Cathy and Heathcliffe become fast friends, with Cathy attempting to teach him how to read (unsuccessfully) and getting the boy, who she calls her “pet,” to speak. Cathy tends to be stubborn and reckless, which results in Heathcliffe taking a beating on her behalf.
The film fast forwards to their adult lives at Wuthering Heights. Cathy is clearly bored being trapped on the estate, and Heathcliffe keeps working, growing into a massive, muscular, bearded man. You can see where things are going here: the childhood friendship and deep devotion is turning into desire, and Heathcliffe is the romance novel heartthrob. Naturally, things change when a wealthy industrialist rolls into the area, constructing a massive, lavish estate. Cathy sees opportunity; Heathcliffe intuits a threat.

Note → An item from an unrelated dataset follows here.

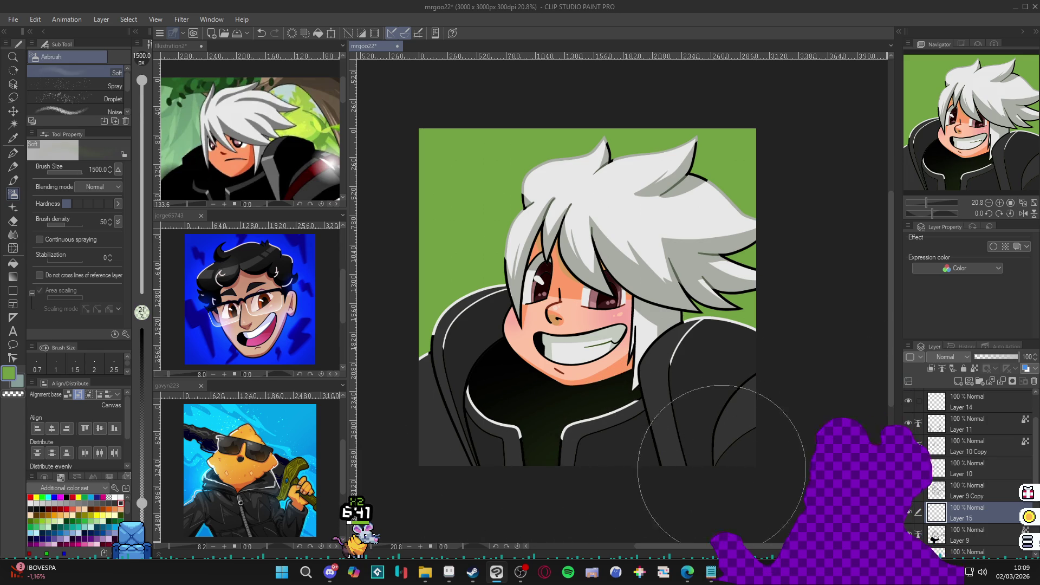
# Switch to the pen with black sampled from the collar
pyautogui.press('p')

Cathy concocts a way to meet the new neighbors, Edgar Linton and his ward Isabella, and Linton soon proposes marriage. Heathcliffe overhears Cathy tell her lady-in-waiting Nelly that marrying him would “degrade” her, which causes him to ride off on horseback.
To get to that point in the story—the end of, essentially, the second act, takes an inordinate length of time. The first act, which consists of Cathy and Heathcliffe as children, runs on entirely too long. It really hammers away how miserable their lives are, and how tight money is, and how awful Cathy’s father is. There are a number of characters to set up, to be sure, but ultimately it’s just Cathy, her father, Heathcliffe, and Nelly in the first act. Edgar Linton and Isabella are the only other major characters, and they don’t really appear until the second act.
Instead, it’s an overly slow burn to get to the passionate shenanigans, which is what the movie is really about. It’s not a faithful adaptation (I turned to Dr. Wife and asked, “is that in the book?” when Heathcliffe has Isabella chained to a collar and eating from his hand like a dog; she said, “Absolutely not!”) of the book, but it doesn’t pretend to be; it’s goal seems to be to take an intense but restrained piece of Victorian literature and turn it into a dime bodice ripper.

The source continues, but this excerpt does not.